It would also help if the Mets show the type of power tonight that they put on display in Game 3, when both Curtis Granderson and David Wright went deep. It turns out that maybe we can rely on this Wright guy, who seems to reassert himself as Captain Clutch every time fans begin to doubt him. After delivering a monster two-RBI single in Game 1 of the NLDS, Wright went into a slump before coming up huge and reaching base four times in NLCS Game 3. Two quiet games against Kansas City later, and the man is back with what ought to be one of the biggest hits of his career.

It's safe to say that Terry Collins won't be making any adjustments to his lineup heading into another pivotal matchup. The Mets are still in desperate need of a victory, so sticking with what worked last night sounds like a good plan.

Instead, it will be the Royals who will need to adjust to the Mets for once.
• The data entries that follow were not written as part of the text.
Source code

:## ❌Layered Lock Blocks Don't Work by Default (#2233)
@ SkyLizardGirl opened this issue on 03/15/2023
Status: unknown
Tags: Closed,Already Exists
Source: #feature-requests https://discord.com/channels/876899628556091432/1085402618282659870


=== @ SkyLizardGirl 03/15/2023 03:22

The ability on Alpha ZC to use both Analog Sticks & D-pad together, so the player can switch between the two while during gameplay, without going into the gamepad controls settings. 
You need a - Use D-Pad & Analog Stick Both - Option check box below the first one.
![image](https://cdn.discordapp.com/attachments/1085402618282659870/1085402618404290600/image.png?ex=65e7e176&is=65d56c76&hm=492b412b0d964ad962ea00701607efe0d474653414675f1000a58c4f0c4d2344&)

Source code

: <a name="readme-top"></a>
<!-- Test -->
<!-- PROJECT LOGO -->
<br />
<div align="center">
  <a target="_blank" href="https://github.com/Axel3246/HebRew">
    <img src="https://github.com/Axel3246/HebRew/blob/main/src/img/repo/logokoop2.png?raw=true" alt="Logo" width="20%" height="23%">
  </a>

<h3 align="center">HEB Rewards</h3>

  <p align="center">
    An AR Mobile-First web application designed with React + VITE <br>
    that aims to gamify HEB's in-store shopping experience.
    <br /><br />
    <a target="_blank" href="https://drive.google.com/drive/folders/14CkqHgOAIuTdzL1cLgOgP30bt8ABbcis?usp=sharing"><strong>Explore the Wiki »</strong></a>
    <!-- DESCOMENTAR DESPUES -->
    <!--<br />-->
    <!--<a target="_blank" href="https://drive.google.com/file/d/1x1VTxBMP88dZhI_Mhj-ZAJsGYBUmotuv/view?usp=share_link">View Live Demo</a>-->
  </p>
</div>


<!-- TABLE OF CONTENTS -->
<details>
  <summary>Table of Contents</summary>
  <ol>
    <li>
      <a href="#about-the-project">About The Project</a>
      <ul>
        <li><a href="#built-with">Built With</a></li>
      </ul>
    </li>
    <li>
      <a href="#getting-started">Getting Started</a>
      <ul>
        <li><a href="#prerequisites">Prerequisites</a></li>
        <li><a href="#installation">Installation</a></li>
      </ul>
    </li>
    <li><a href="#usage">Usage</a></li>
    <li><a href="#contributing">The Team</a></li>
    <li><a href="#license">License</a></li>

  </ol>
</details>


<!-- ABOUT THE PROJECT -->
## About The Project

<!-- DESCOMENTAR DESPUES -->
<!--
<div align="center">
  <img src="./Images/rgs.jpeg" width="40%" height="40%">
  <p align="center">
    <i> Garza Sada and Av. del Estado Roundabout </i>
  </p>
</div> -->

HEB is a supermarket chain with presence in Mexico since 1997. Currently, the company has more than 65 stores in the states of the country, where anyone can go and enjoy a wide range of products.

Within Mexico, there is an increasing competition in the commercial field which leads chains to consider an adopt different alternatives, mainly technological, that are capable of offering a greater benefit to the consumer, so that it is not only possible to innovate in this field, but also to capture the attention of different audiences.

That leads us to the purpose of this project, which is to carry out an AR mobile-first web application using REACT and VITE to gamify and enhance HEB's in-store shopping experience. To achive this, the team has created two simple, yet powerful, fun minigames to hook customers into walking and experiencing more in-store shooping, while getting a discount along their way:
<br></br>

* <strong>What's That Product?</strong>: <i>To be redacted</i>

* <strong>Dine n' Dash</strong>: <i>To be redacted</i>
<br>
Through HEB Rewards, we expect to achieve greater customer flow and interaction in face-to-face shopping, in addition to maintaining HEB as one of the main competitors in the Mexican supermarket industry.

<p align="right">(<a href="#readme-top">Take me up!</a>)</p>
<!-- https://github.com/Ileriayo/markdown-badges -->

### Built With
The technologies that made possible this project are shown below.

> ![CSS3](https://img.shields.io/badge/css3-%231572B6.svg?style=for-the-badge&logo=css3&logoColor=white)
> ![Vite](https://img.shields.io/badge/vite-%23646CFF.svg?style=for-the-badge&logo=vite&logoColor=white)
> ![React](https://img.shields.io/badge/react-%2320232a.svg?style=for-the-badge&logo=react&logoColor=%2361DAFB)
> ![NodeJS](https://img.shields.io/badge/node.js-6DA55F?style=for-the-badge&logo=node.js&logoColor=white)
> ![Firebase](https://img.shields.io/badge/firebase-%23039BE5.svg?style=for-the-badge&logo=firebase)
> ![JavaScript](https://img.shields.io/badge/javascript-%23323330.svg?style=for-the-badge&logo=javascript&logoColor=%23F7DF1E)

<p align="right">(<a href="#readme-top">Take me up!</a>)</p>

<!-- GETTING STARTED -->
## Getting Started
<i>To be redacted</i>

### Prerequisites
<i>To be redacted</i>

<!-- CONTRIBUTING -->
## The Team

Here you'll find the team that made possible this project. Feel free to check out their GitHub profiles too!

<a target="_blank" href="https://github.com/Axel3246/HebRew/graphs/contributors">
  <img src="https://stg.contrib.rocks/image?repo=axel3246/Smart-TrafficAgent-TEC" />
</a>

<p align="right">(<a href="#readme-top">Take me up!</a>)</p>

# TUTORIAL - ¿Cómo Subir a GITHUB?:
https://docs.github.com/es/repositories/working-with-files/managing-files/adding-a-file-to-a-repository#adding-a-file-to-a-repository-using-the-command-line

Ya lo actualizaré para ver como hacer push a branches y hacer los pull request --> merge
With Steven Matz taking the mound for New York, Ned Yost's squad will be up against a left-handed pitcher for the first time in a while. That might not call for a lineup upheaval, but there are certain players whose performances might alter based on the handedness of the opposing hurler.

Left-handed hitters Mike Moustakas and Alex Gordon have been just as good against southpaws this year as right-handed pitchers, but Eric Hosmer is a different story, hitting just .279/.332/.398 versus lefties. That's something that Matz might be able to take advantage of, given that Hosmer is smack dab in the middle of the lineup. Hosmer's slight weakness is especially important because the batter in front of him, Lorenzo Cain, crushes lefties with a .959 OPS.
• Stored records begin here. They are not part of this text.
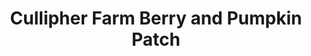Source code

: ---
title: "Cullipher Farm Berry and Pumpkin Patch"
url: /virginia-beach/cullipher-farm-berry-and-pumpkin-patch/
shop: farm
---
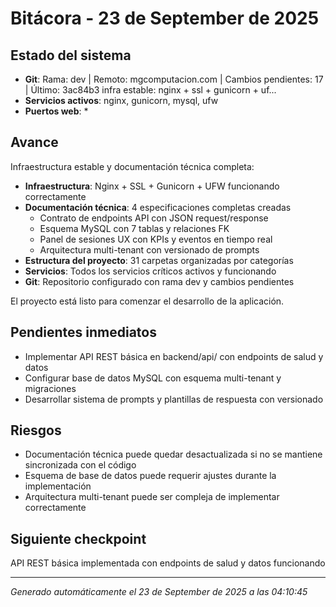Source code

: # Bitácora - 23 de September de 2025

## Estado del sistema
- **Git**: Rama: dev | Remoto: mgcomputacion.com | Cambios pendientes: 17 | Último: 3ac84b3 infra estable: nginx + ssl + gunicorn + uf...
- **Servicios activos**: nginx, gunicorn, mysql, ufw
- **Puertos web**: *

## Avance
Infraestructura estable y documentación técnica completa:

- **Infraestructura**: Nginx + SSL + Gunicorn + UFW funcionando correctamente
- **Documentación técnica**: 4 especificaciones completas creadas
  - Contrato de endpoints API con JSON request/response
  - Esquema MySQL con 7 tablas y relaciones FK
  - Panel de sesiones UX con KPIs y eventos en tiempo real
  - Arquitectura multi-tenant con versionado de prompts
- **Estructura del proyecto**: 31 carpetas organizadas por categorías
- **Servicios**: Todos los servicios críticos activos y funcionando
- **Git**: Repositorio configurado con rama dev y cambios pendientes

El proyecto está listo para comenzar el desarrollo de la aplicación.

## Pendientes inmediatos
- Implementar API REST básica en backend/api/ con endpoints de salud y datos
- Configurar base de datos MySQL con esquema multi-tenant y migraciones
- Desarrollar sistema de prompts y plantillas de respuesta con versionado

## Riesgos
- Documentación técnica puede quedar desactualizada si no se mantiene sincronizada con el código
- Esquema de base de datos puede requerir ajustes durante la implementación
- Arquitectura multi-tenant puede ser compleja de implementar correctamente

## Siguiente checkpoint
API REST básica implementada con endpoints de salud y datos funcionando

---
*Generado automáticamente el 23 de September de 2025 a las 04:10:45*
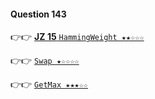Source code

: #### Question 143

👉👉  [**JZ 15** `HammingWeight ★★☆☆☆`](https://github.com/jevishoo/algorithm_learning/blob/master/code/BitMunipulation/HammingWeight.java)

👉👉  [`Swap ★☆☆☆☆`](https://github.com/jevishoo/algorithm_learning/blob/master/code/BitMunipulation/Swap.java)

👉👉  [`GetMax ★★★☆☆`](https://github.com/jevishoo/algorithm_learning/blob/master/code/BitMunipulation/GetMax.java)
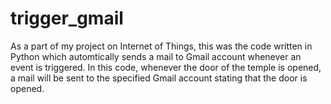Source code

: # trigger_gmail
As a part of my project on Internet of Things, this was the code written in Python which automtically sends a mail to Gmail account whenever an event is triggered.
In this code, whenever the door of the temple is opened, a mail will be sent to the specified Gmail account stating that the door is opened.
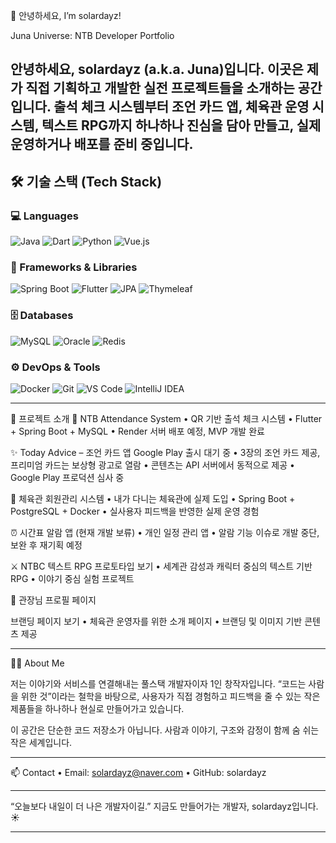 👋 안녕하세요, I’m solardayz!

Juna Universe: NTB Developer Portfolio

안녕하세요, solardayz (a.k.a. Juna)입니다.
이곳은 제가 직접 기획하고 개발한 실전 프로젝트들을 소개하는 공간입니다.
출석 체크 시스템부터 조언 카드 앱, 체육관 운영 시스템, 텍스트 RPG까지
하나하나 진심을 담아 만들고, 실제 운영하거나 배포를 준비 중입니다.
---

## 🛠️ 기술 스택 (Tech Stack)

### 💻 Languages
![Java](https://img.shields.io/badge/Java-007396?style=flat&logo=java)
![Dart](https://img.shields.io/badge/Dart-0175C2?style=flat&logo=dart)
![Python](https://img.shields.io/badge/Python-3776AB?style=flat&logo=python)
![Vue.js](https://img.shields.io/badge/Vue.js-4FC08D?style=flat&logo=vue.js)

### 🧰 Frameworks & Libraries
![Spring Boot](https://img.shields.io/badge/SpringBoot-6DB33F?style=flat&logo=spring)
![Flutter](https://img.shields.io/badge/Flutter-02569B?style=flat&logo=flutter)
![JPA](https://img.shields.io/badge/JPA-59666C?style=flat&logo=hibernate)
![Thymeleaf](https://img.shields.io/badge/Thymeleaf-005F0F?style=flat&logo=thymeleaf)

### 🗄️ Databases
![MySQL](https://img.shields.io/badge/MySQL-4479A1?style=flat&logo=MySQL)
![Oracle](https://img.shields.io/badge/Oracle-F80000?style=flat&logo=Oracle)
![Redis](https://img.shields.io/badge/Redis-DC382D?style=flat&logo=Redis)

### ⚙️ DevOps & Tools
![Docker](https://img.shields.io/badge/Docker-2496ED?style=flat&logo=docker)
![Git](https://img.shields.io/badge/Git-F05032?style=flat&logo=git)
![VS Code](https://img.shields.io/badge/VS_Code-007ACC?style=flat&logo=visual-studio-code)
![IntelliJ IDEA](https://img.shields.io/badge/IntelliJ-000000?style=flat&logo=intellij-idea)

---

🔗 프로젝트 소개
🥋 NTB Attendance System
	•	QR 기반 출석 체크 시스템
	•	Flutter + Spring Boot + MySQL
	•	Render 서버 배포 예정, MVP 개발 완료


✨ Today Advice – 조언 카드 앱
Google Play 출시 대기 중
	•	3장의 조언 카드 제공, 프리미엄 카드는 보상형 광고로 열람
	•	콘텐츠는 API 서버에서 동적으로 제공
	•	Google Play 프로덕션 심사 중


🧘 체육관 회원관리 시스템
	•	내가 다니는 체육관에 실제 도입
	•	Spring Boot + PostgreSQL + Docker
	•	실사용자 피드백을 반영한 실제 운영 경험


⏰ 시간표 알람 앱 (현재 개발 보류)
	•	개인 일정 관리 앱
	•	알람 기능 이슈로 개발 중단, 보완 후 재기획 예정


⚔️ NTBC 텍스트 RPG
프로토타입 보기
	•	세계관 감성과 캐릭터 중심의 텍스트 기반 RPG
	•	이야기 중심 실험 프로젝트

📄 관장님 프로필 페이지

브랜딩 페이지 보기
	•	체육관 운영자를 위한 소개 페이지
	•	브랜딩 및 이미지 기반 콘텐츠 제공

---

🧑‍💻 About Me

저는 이야기와 서비스를 연결해내는 풀스택 개발자이자 1인 창작자입니다.
“코드는 사람을 위한 것”이라는 철학을 바탕으로,
사용자가 직접 경험하고 피드백을 줄 수 있는
작은 제품들을 하나하나 현실로 만들어가고 있습니다.

이 공간은 단순한 코드 저장소가 아닙니다.
사람과 이야기, 구조와 감정이 함께 숨 쉬는 작은 세계입니다.

---

📫 Contact
	•	Email: solardayz@naver.com
	•	GitHub: solardayz

---

“오늘보다 내일이 더 나은 개발자이길.”
지금도 만들어가는 개발자, solardayz입니다. ☀️

---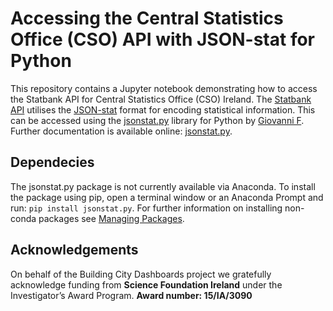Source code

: # Accessing the Central Statistics Office (CSO) API with JSON-stat for Python
This repository contains a Jupyter notebook demonstrating how to access the Statbank API for Central Statistics Office (CSO) Ireland.
The [Statbank API](https://www.cso.ie/webserviceclient/) utilises the [JSON-stat](https://www.cso.ie/webserviceclient/) format for encoding statistical information. This can be accessed using the [jsonstat.py](https://github.com/26fe/jsonstat.py) library for Python by [Giovanni F](http://www.26fe.com/). Further documentation is available online: [jsonstat.py](https://jsonstatpy.readthedocs.io/en/latest/).

## Dependecies
The jsonstat.py package is not currently available via Anaconda. To install the package using pip, open a terminal window or an Anaconda Prompt and run: `pip install jsonstat.py`. For further information on installing non-conda packages see [Managing Packages](https://docs.conda.io/projects/conda/en/latest/user-guide/tasks/manage-pkgs.html).

## Acknowledgements
On behalf of the Building City Dashboards project we gratefully acknowledge funding from **Science Foundation Ireland** under the Investigator’s Award Program. **Award number: 15/IA/3090**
While the platoon split makes Cain especially dangerous tonight, another right-hander in Kansas City's lineup will be at a disadvantage. That is Salvador Perez, the catcher who has picked up at least one hit in each game of the World Series so far. As a top-notch defensive player who doesn't walk at all when he's at the plate, Perez epitomizes the Royals as a team. Unlike most of their hitters, however, he's almost useless against left-handed pitching. Perez's splits are especially drastic this year, as he has a .775 OPS versus right-handers and a .560 OPS vs. southpaws.
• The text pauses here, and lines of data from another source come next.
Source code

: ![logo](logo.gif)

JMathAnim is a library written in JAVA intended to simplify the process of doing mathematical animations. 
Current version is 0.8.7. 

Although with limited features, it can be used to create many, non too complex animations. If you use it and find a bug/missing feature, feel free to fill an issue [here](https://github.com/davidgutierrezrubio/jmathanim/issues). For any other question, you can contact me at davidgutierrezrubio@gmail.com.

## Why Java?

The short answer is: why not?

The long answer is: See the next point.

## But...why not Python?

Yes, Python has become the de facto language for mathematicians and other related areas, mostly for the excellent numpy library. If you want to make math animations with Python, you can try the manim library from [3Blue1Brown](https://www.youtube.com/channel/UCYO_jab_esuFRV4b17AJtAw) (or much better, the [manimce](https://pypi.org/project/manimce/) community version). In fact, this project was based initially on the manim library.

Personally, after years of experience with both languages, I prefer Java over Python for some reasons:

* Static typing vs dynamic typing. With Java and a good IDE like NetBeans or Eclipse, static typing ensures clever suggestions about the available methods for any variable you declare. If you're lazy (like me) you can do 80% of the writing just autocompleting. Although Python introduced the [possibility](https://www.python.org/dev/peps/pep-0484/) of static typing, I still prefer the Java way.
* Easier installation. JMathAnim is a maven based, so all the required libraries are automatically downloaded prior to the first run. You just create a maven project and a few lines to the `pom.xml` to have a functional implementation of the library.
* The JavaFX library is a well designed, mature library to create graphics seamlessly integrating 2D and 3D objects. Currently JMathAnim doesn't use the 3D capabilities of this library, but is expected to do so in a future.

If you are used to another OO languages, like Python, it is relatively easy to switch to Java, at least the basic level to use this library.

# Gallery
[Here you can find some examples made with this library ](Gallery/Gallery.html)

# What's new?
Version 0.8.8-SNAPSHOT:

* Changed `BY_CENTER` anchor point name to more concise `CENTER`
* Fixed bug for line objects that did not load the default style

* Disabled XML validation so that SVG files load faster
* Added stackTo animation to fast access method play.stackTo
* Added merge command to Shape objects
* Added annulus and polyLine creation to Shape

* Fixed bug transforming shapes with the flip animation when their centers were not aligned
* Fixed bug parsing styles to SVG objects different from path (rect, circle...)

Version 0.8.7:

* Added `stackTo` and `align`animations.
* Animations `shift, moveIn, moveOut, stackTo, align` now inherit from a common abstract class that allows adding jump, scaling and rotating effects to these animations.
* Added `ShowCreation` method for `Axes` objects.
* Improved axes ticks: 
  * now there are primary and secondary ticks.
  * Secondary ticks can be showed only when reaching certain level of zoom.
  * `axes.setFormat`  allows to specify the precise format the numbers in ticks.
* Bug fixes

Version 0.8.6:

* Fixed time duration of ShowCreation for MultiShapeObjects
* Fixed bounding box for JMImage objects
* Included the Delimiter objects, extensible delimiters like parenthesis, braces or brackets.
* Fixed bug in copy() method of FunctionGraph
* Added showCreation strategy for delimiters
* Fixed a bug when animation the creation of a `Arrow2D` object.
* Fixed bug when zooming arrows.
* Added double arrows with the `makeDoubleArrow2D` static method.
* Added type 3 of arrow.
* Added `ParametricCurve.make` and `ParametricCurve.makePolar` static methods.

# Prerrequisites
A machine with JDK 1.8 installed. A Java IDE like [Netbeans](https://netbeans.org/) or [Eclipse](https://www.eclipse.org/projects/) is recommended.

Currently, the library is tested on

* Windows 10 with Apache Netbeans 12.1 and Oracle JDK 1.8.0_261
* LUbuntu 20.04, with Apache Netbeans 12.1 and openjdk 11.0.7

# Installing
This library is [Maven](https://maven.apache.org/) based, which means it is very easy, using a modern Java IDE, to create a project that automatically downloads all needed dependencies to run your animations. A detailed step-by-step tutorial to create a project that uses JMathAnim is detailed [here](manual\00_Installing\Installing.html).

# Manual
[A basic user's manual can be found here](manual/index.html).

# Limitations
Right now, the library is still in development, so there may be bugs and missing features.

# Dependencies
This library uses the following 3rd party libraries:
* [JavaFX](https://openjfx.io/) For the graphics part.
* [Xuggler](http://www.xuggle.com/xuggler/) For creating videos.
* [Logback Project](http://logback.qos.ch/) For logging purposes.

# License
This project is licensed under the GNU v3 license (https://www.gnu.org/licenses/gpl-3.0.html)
In a nutshell, Matz has to be especially careful with Cain tonight, but he can't take it easy on the left-handed Royals. None of that might matter for long, though, because Matz has gotten a quick hook in his previous two postseason starts. That doesn't mean he has pitched poorly, just that Collins isn't going to trust the rookie to pitch through trouble like he does with his other stallions. Since hurling seven-and-two-thirds innings in his big league debut on June 28, Matz has only twice finished the sixth inning of a start.

Prediction: A second slice of pizza!